>>>

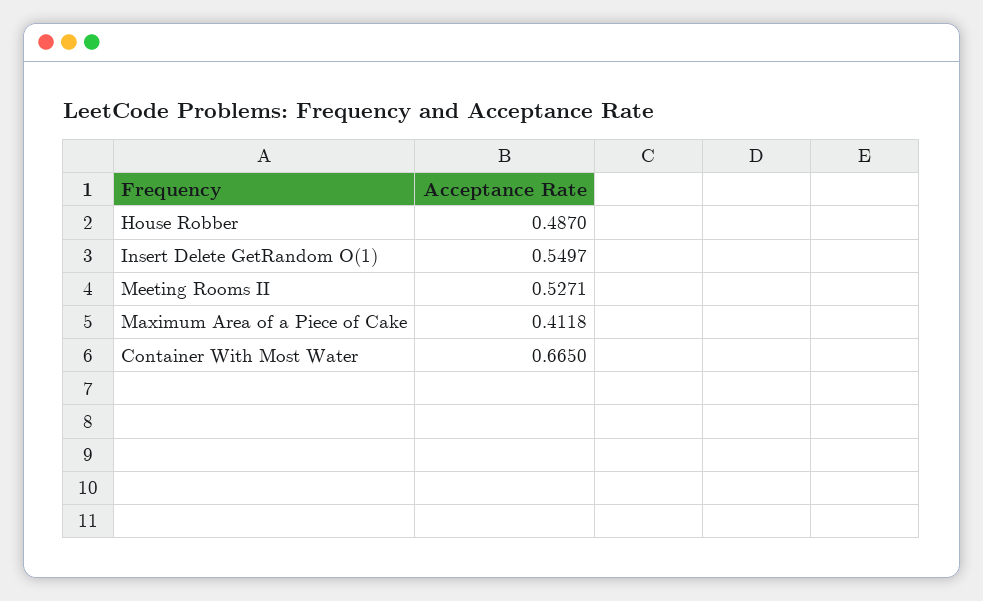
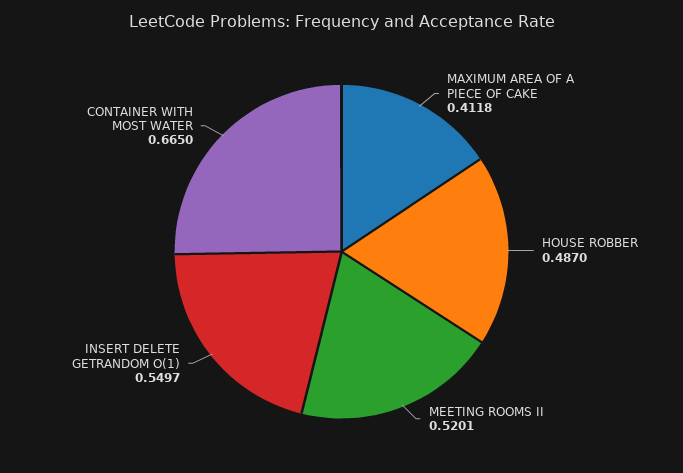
Meeting Rooms II: 0.5271 -> 0.5201

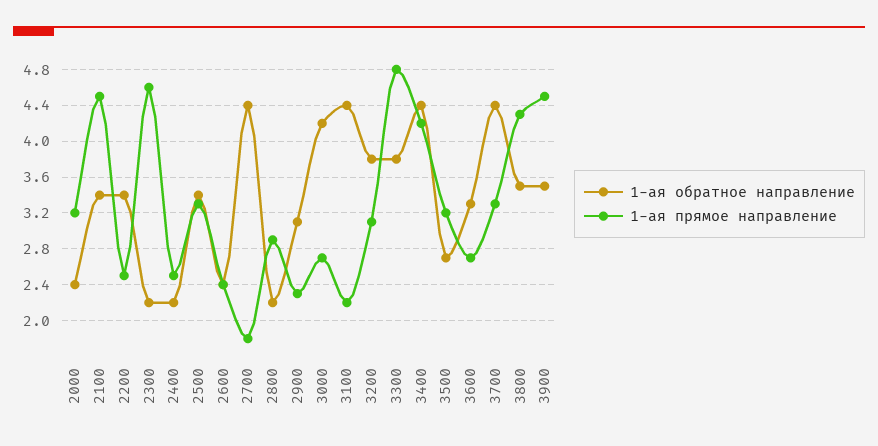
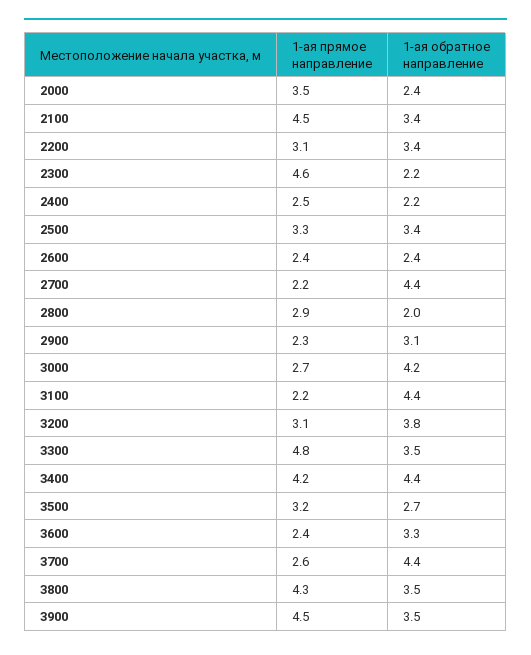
1-ая прямое направление, 2000: 3.2 -> 3.5
1-ая прямое направление, 2200: 2.5 -> 3.1
1-ая прямое направление, 2700: 1.8 -> 2.2
1-ая обратное направление, 2800: 2.2 -> 2
1-ая обратное направление, 3300: 3.8 -> 3.5
1-ая прямое направление, 3600: 2.7 -> 2.4
1-ая прямое направление, 3700: 3.3 -> 2.6

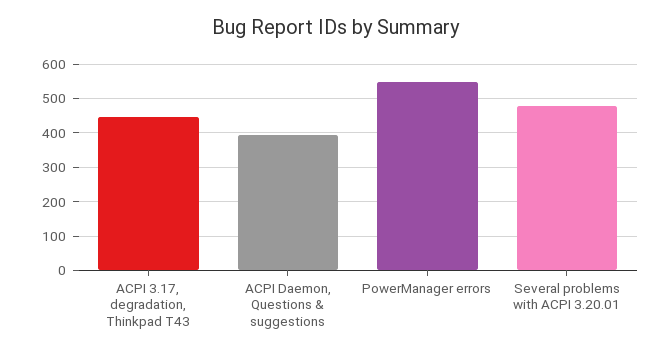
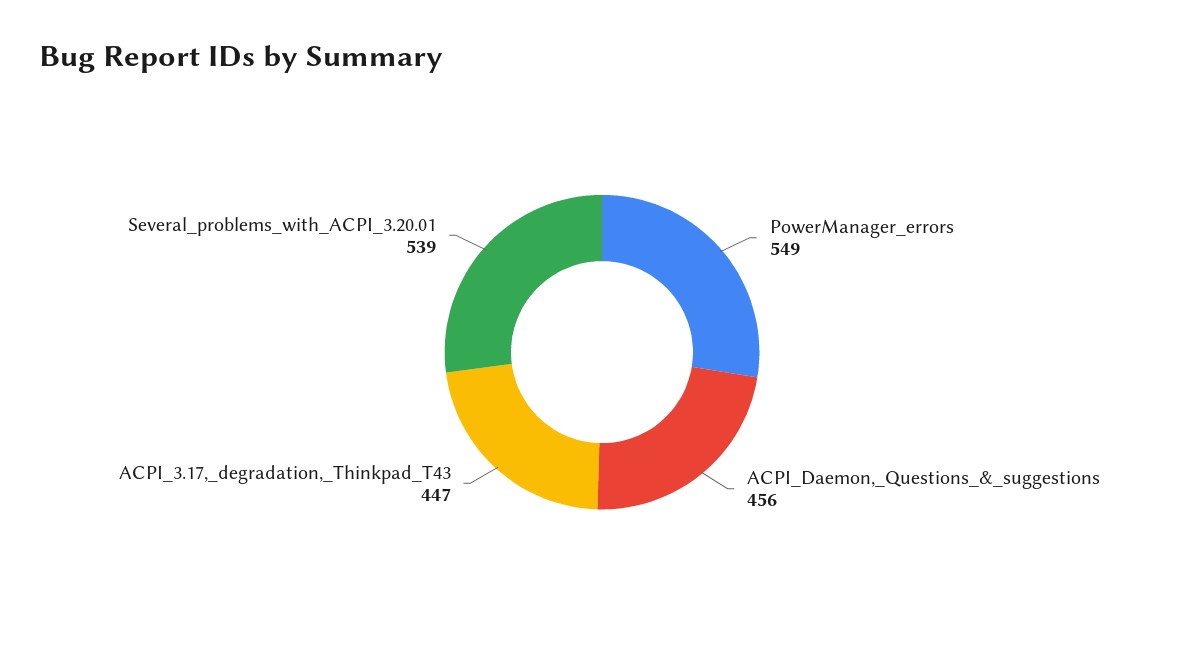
ACPI Daemon, Questions & suggestions: 400 -> 456
Several problems with ACPI 3.20.01: 480 -> 539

<<<

**WHAT YOU SHOULD DO**
What is needed is each line of the entries that contains the word "прямое".

**OUTPUT FOR THIS EXERCISE**
1-ая прямое направление, 2000: 3.2 -> 3.5
1-ая прямое направление, 2200: 2.5 -> 3.1
1-ая прямое направление, 2700: 1.8 -> 2.2
1-ая прямое направление, 3600: 2.7 -> 2.4
1-ая прямое направление, 3700: 3.3 -> 2.6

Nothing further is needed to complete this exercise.